Among her many awards and distinctions are: a Prix Italia she won in 2011, for a team-produced multi-media project, "Exile Without End", about a Palestinian refugee camp in Beirut.

In 2012, her book, A Thousand Farewells, was shortlisted for a Governor General's Award. 

In 2016, Nahlah Ayed and her team won "Story of the Year" at the UK Foreign Press Association Awards for their documentary on child labour in India.

In 2017, she won won a photojournalism award from the Canadian Association of Journalists for her story, The Rescuers.

She also holds three honorary doctorates from the University of Manitoba (2008), Concordia University (2016) and the University of Alberta (2018).

Nahlah Ayed was born and raised (mostly) in Winnipeg, Canada. 

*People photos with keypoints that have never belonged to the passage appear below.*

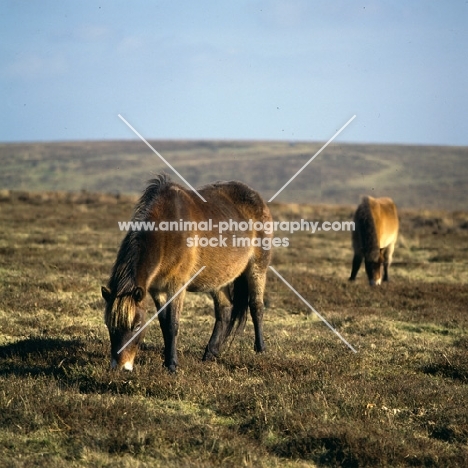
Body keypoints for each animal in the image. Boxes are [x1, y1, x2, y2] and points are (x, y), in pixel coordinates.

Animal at [100, 174, 272, 372]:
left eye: (136, 326)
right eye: (109, 325)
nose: (120, 367)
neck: (167, 234)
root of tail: (256, 197)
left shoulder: (177, 286)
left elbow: (172, 324)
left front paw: (172, 365)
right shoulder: (157, 290)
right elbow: (164, 323)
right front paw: (167, 360)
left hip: (258, 268)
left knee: (256, 306)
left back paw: (261, 349)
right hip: (218, 279)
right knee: (225, 310)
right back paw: (210, 354)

IDEAS is a deep-dive into contemporary thought and intellectual history. Anchored in a powerful legacy and expansive archive spanning over five decades, its topics are boundless. The nature of consciousness. The history of toilets. The roots and rise of authoritarianism. Near death experiences. No idea is off-limits.

Each episode cracks open a concept to see how it's played out over place and time — and uncovers why it still matters today. 

Launched in 1965 as "The Best Ideas You'll Hear Tonight" — and soon shortened to its present name — IDEAS features documentaries, illustrated interviews, and panel discussions which have earned it a raft of international and national awards and distinctions. It's also home to Canada's preeminent public lecture series, the CBC Massey Lectures, which showcase a Canadian thinker "to communicate the results of original study on important subjects of contemporary interest."

In the age of clickbait and superficial headlines, IDEAS is an oasis for people who like to think.